── SUPPLIED DATA ──

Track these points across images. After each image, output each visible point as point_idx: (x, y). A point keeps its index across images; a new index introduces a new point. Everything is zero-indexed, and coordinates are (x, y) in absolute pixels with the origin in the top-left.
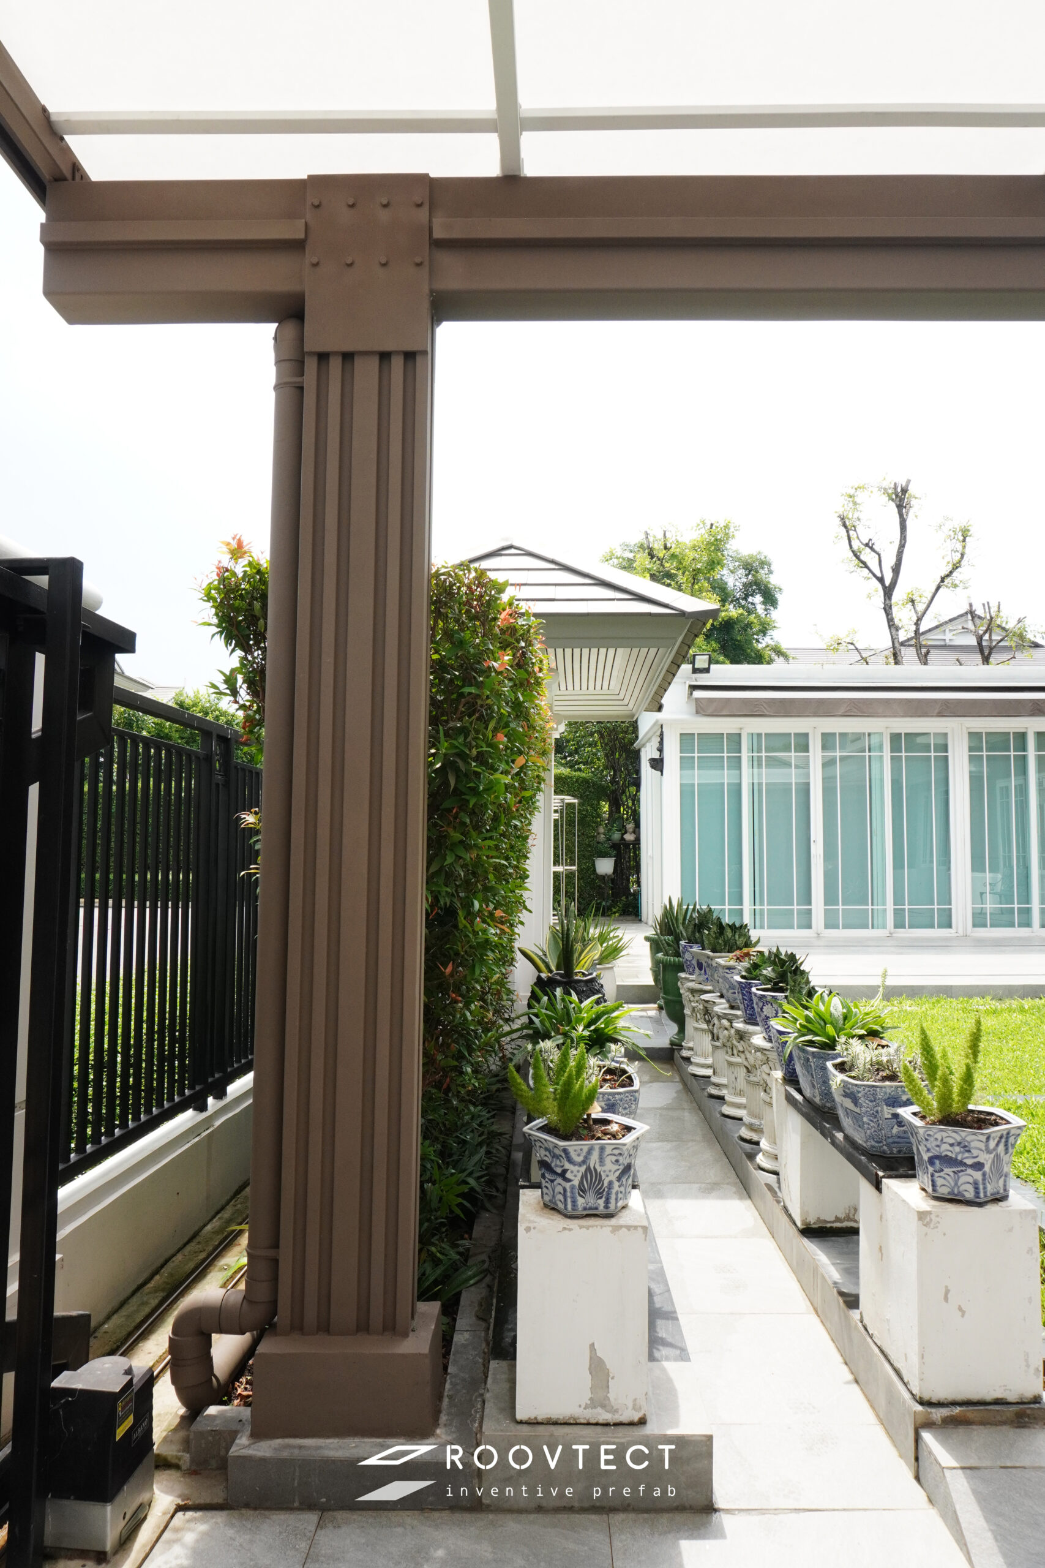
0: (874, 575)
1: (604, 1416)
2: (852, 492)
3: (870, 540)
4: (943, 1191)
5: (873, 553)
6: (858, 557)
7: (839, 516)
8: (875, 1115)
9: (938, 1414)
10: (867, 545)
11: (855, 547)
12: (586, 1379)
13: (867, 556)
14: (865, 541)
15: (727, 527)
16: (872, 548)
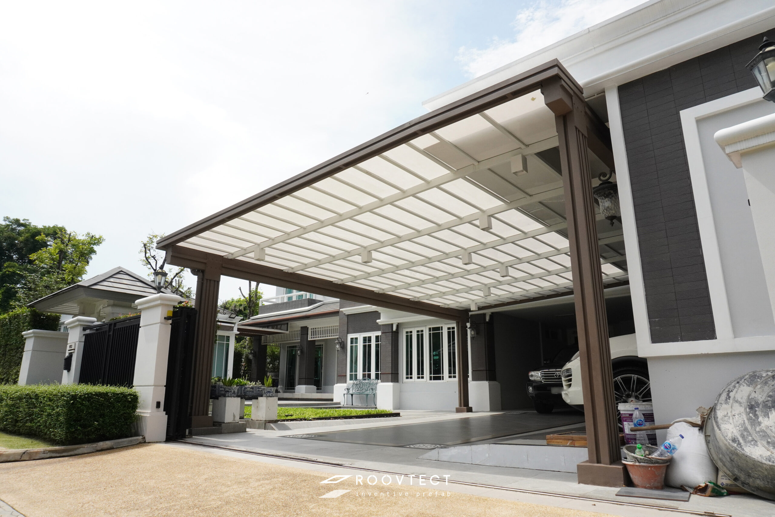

───

## ASSIGNMENT
The records above are to be restated exactly, with all pictures omitted.

## EXERCISE RESPONSE
Track these points across images. After each image, output each visible point as point_idx: (x, y). A point keeps its index across images; a new index introduces a new point. Everything is zero-indexed, and coordinates are (x, y) in absolute pixels with the origin in the top-left.
0: (874, 575)
1: (604, 1416)
2: (852, 492)
3: (870, 540)
4: (943, 1191)
5: (873, 553)
6: (858, 557)
7: (839, 516)
8: (875, 1115)
9: (938, 1414)
10: (867, 545)
11: (855, 547)
12: (586, 1379)
13: (867, 556)
14: (865, 541)
15: (727, 527)
16: (872, 548)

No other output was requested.